**ASSIGNMENT:** The word "thumb" occurs in some of the lines below; copy each of those lines.

**TASK INPUTS:**
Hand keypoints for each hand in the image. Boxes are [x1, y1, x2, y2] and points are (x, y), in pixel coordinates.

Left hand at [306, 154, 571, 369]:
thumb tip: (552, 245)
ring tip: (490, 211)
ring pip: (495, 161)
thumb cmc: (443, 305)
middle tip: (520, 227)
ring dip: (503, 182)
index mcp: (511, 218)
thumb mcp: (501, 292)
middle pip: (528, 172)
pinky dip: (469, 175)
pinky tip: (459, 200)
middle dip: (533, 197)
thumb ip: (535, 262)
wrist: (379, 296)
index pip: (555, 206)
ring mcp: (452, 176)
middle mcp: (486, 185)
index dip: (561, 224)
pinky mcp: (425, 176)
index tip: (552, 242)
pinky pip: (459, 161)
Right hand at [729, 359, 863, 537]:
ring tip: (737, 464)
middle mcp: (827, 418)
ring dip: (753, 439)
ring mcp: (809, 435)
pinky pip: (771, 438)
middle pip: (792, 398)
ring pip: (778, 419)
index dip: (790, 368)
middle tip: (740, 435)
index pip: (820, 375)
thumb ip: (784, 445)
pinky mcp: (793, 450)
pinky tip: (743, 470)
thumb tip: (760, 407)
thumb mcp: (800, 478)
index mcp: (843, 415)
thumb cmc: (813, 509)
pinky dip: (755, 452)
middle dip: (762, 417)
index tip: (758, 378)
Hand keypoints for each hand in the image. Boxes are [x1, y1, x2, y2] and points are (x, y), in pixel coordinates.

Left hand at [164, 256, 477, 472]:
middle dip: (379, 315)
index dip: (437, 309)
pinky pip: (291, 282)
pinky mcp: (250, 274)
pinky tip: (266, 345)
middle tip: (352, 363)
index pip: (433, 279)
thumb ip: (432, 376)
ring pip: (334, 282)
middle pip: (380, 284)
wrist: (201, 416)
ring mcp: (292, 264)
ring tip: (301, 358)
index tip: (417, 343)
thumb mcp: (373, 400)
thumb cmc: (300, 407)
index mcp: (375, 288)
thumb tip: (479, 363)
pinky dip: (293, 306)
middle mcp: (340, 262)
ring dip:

**EXPECTED ANSWER:**
thumb tip: (552, 245)
thumb cmc: (443, 305)
thumb mcp: (501, 292)
thumb ip: (535, 262)
thumb ip: (784, 445)
thumb tip: (760, 407)
thumb mcp: (800, 478)
thumb cmc: (813, 509)
thumb ip: (432, 376)
thumb mcp: (373, 400)
thumb cmc: (300, 407)
thumb tip: (479, 363)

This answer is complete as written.